Der Lobpreis, der Gott in diesem Kapitel entgegengebracht wird, ist nicht an Gott den Schöpfer oder den Ewigen gerichtet, sondern an Gott, der auf dem Thron des Gerichts sitzt und an den Herrn Jesus, dem geschlachteten Lamm, dem dieses Gericht übergeben wird.

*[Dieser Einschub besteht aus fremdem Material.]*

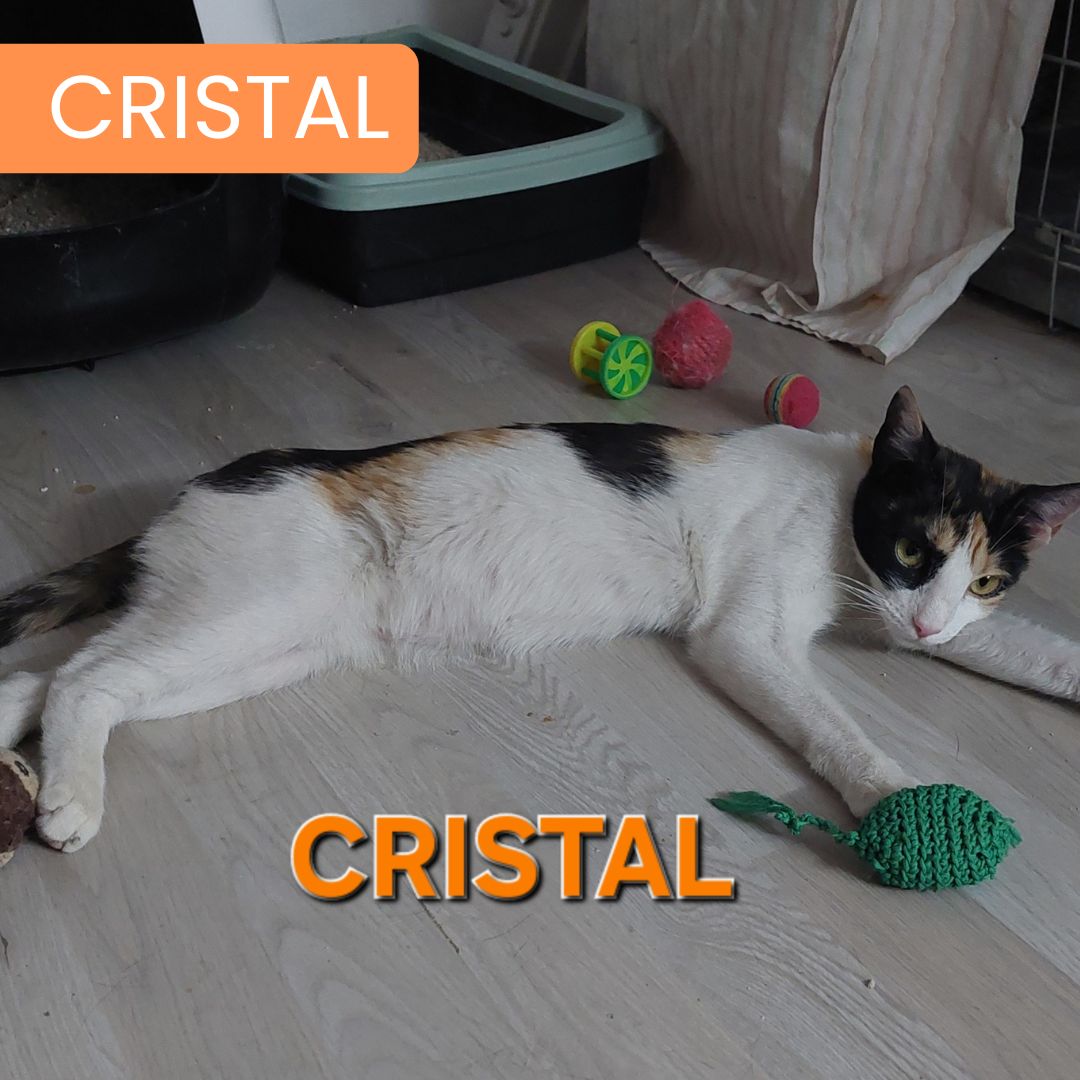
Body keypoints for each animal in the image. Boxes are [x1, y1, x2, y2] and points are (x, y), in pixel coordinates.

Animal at [0, 386, 1077, 853]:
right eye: (915, 551)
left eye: (986, 581)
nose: (926, 630)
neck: (842, 504)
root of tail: (179, 500)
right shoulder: (743, 636)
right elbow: (833, 726)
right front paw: (899, 798)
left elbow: (1033, 651)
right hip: (253, 612)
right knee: (84, 678)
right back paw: (69, 803)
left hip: (261, 643)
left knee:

Diese beiden Kapitel bilden also die Einleitung zu den Gerichten, die nach der Entrückung der Versammlung stattfinden werden und läuten den Tag des Herrn ein. Nachdem die gegenwärtige Haushaltung der Gnade zu Ende gekommen ist, nimmt Gott wieder sein Handeln mit der Erde auf, in dem Christus immer der Mittelpunkt ist. Im ersten dieser beiden Kapitel erscheint Er als Schöpfer, der seine Rechte über die von Ihm geschaffene Welt geltend machen wird. Dabei hat Er jedoch stets den Bund vor Augen, den Er mit Noah eingegangen ist. Hier wird Er nun als Herr, Gott, Allmächtiger angebetet, während Christus nicht getrennt von der Herrlichkeit Gottes gesehen wird, noch als Einer, der sich als Sohn des Menschen in seiner Würde von Gott unterscheidet. Im nächsten Kapitel jedoch wird Gott nicht als Schöpfer vorgestellt, sondern als Richter. Dann wird Christus als Mensch erscheinen „wie ein Lamm, das zur Schlachtung geführt wird“, nun aber mit der ganzen Macht Gottes ausgestattet, hervortritt, als der „Löwe, der aus dem Stamm Juda ist“, um für sein auserwähltes Volk Vergeltung zu üben und als „die Wurzel Davids“ „den Erdkreis zu richten in Gerechtigkeit und die Völker in seiner Treue“ (Ps 96,13). So vereinen sich die Erlösten im Himmel, die Engel und die ganze Schöpfung in seinem Lobpreis. Die Anbetung der Schöpfung ist tatsächlich vorweggenommen, der Blick des Propheten wurde hier, wie auch an anderen Stellen, über die unmittelbare Gegenwart hinaus gelenkt, um die wunderbaren Ergebnisse zu betrachten, die auf die nun beginnenden traurigen Szenen des Gerichts folgen werden.